Beberapa bulan yang lalu aku mulai mengenal nama baru itu, saat seniorku bilang,

“Nanti kalo mau ke klien dari Benhil bisa naik busway, transit di Harmoni, trus naik bus jurusan Pulogadung berhenti di halte ASMI, dari halte situ keliatan kok gedung kliennya”

“Ya…ASMI”, ulangku dalam hati, mencoba menjejalkan kosakata baru itu di otakku yang sudah penuh dengan ingatan-ingatan pendek.

 

Di hari berikutnya….

“Akhirnya sampai juga….halte ASMI”. Ternyata ASMI itu bukan nama suatu wilayah. Di satu sisi jalan berseberangan persis dengan halte busway, ada gedung bertingkat entah berapa lantai yang didominasi warna ungu, di atas pintu masuk gedung itu tertera tulisan besar-besar berbunyi, “A S M I”, tanpa ada keterangan tambahan, apa kepanjangannya.

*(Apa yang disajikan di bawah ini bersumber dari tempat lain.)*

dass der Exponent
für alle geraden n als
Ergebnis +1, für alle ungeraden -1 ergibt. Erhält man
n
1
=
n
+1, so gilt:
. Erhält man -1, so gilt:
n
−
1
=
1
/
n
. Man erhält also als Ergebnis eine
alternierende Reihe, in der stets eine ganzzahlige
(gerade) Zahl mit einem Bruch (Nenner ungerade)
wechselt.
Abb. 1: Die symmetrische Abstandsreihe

“Ooohh….nama kampus.” Kataku dalam hati, “tapi kepanjangannya apa ya?”, tanyaku (lagi-lagi) dalam hati.

 

Keingintahuanku tentang ASMI dan kepanjangannya terlupakan begitu saja dengan berlalunya waktu, walaupun setiap hari tulisan besar-besar berbunyi ASMI itu selalu menyambutku di luar halte busway.

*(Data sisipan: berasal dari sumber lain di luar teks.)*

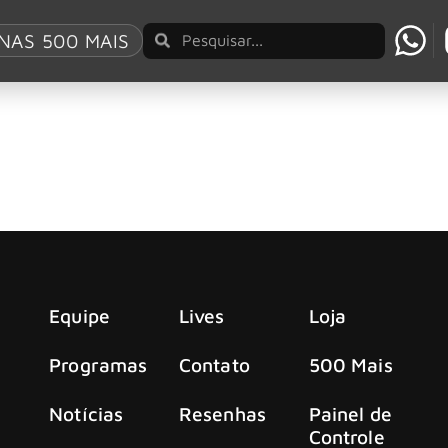
NAS 500 MAIS
ntologia em box com 4 CDs
UMe/Mercury e Anthem Records celebram o marco de meio séc
Equipe
Lives
Loja
Programas
Contato
500 Mais
Notícias
Resenhas
Painel de
Controle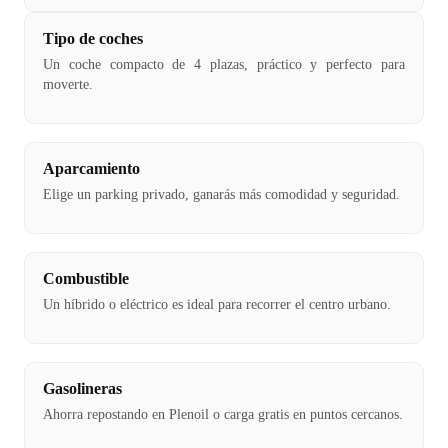
Tipo de coches
Un coche compacto de 4 plazas, práctico y perfecto para
moverte.
Aparcamiento
Elige un parking privado, ganarás más comodidad y seguridad.
Combustible
Un híbrido o eléctrico es ideal para recorrer el centro urbano.
Gasolineras
Ahorra repostando en Plenoil o carga gratis en puntos cercanos.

Sampai akhirnya tadi pagi, “Udah hampir 4 bulan, dan aku belum tau, apa kepanjangan ASMI.” Aku kembali bertanya-tanya dalam hati.

 

Aku mencoba menebak-nebak….

 

ASMI ya?

 

“Aku Suka Makan Indomie”….ah tidak mungkin ada orang membangun sekolah hanya untuk mencetak para ahli makan mie.

 

“Air Susu maMI” Hm…mungkin ini sekolah khusus para ibu muda yang baru punya bayi.

 

“Ayah Sedang Memancing Ikan”, Hahaha…malah jadi teringat pelajaran Bahasa Indonesia zaman kelas 1 SD dulu. Ketika guru menginstruksikan, “Buatlah sebuah kalimat lengkap dengan SPOK!”, maka serta merta para murid membuat kalimat yang diawali dengan Subjek berupa nama orang, atau nama sapaan kepada seseorang, plus Predikat berupa kegiatan yang umumnya dilakukan orang tersebut dan Objek, serta sebuah Keterangan tempat atau waktu. Sesederhana itu.

 

Lalu…aku mulai memikirkan kepanjangan yang lebih masuk akal.

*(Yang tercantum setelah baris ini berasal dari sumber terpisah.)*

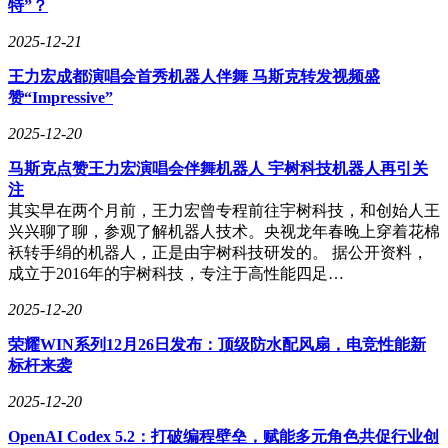
水线，效率提升显著。这种模块化思维对项目管理与系统设计
特”？
均具有重要价值。
2025-12-21
数据驱动的验证习惯也在逐渐形成。AI模型的概率性输出培
王力宏成都演唱会首秀机器人伴舞 马斯克转发视频盛
养了从业者“看数据说话”的思维。在一个用户分类实验中，团
赞“Impressive”
队通过设立明确指标与A/B测试持续优化，而非依赖主观判
断。这种重验证、重迭代的态度，同样适用于功能上线与运营
2025-12-20
策略调整等场景。
马斯克点赞王力宏演唱会伴舞机器人 宇树科技机器人再引关
面对庞大的AI知识体系，系统性学习路径的选择至关重要。
注
一种值得参考的模式是理论与实践并重，且能跟随行业进展持
其实早在两个月前，王力宏曾专程前往宇树科技，和创始人王
续更新的内容体系。例如，某认证体系从基础认知到工程实践
兴兴聊了聊，参观了解机器人技术。央视龙年春晚上穿着花棉
的分级设置，与“先建立框架，再深入细节”的学习节奏高度契
袄转手绢的机器人，正是由宇树科技研发的。 据公开资料，
合。其包含的“企业大语言模型工程实践”等内容，帮助从业者
成立于2016年的宇树科技，专注于高性能四足…
理解AI技术从实验到落地的关键环节，这对解决“技术如何赋
能业务”的命题具有实际指导意义。
2025-12-20
体系化学习往往伴随社群或行业交流机会，这为从业者提供了
荣耀WIN系列12月26日发布：顶级防水配风扇，电竞性能新
接触真实案例的渠道。通过了解AI在电商推荐、社交互动、
标杆来袭
企业服务等场景的应用，能够拓宽技术落地的视野，为实际工
2025-12-20
作提供更多灵感。
OpenAI Codex 5.2：打破编程壁垒，赋能多元角色共促行业创
在职业发展中，专业认证有时能发挥“能力信号”的作用。在求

“Akademi Seni Musik Indonesia”….tapi kok di beberapa kesempatan aku melihat mahasiswa sana menggunakan seragam layaknya praja IPDN. Adakah sekolah musik yang sekaku itu?

 

Di kesempatan yang lain aku pernah melihat kata “MARITIM”  di sebuah spanduk yang dipasang di depan kampus, maka aku sempat menyimpulkan ASMI adalah Akademi Seni Maritim Indonesia…tapi mengapa harus ada kata “SENI”nya? Terdengar kurang pas.

 

“Tidak menunggu diberi tahu…tapi aktif mencari tauuuu”….

Pesan dalam salah satu lagu TN kembali terngiang-ngiang…..aku masih penasaran dan masih mencari tau.

 

Akhirnya aku mulai bertanya ke orang-orang.

“Tau kepanjangan ASMI ga?”

“Ngga tau…”, sahut temanku

“Bukannya yang maritim-maritim gitu ya?”, yang lain balik bertanya.

“Terus S-nya singkatan dari apa?” Aku semakin bingung.

“Kalo yang maritim itu AMI, kampusnya itu tepat di belakang ASMI”, seseorang yang lain menimpali.

 

Terjawab satu pertanyaan….ASMI ga ada hubungannya sama ilmu maritim, apalagi seni maritim.

 

“Jadi kepanjangannya apa?”, aku mengembalikan percakapan pada topik utamanya.

“Ngga tau deh….”, sama aja.

 

Akhirnya….

Aku cari di google dengan beberapa kata kunci….

Tidak berhasil…aku mencoba search dengan kata kunci lain….

Bahkan setelah masuk ke situsnya pun aku belum juga berhasil menemukan kepanjangan ASMI. Aneh.

 

“Ya ampun Put…niat banget ampe nyari di google?!?!”, kata temanku.

“Ga apa-apa…pengen tau aja”, kataku datar. Memang, aku sangat ingin tau.

 

Cari dan cari….dan….yak….nemu juga…..

“Ooooohhhh…..Akademi Ilmu Sekretari dan Manajemen Indonesia”, oooooooooooohku panjang, diikuti ooooooh-oooooooh yang lain dari teman-teman.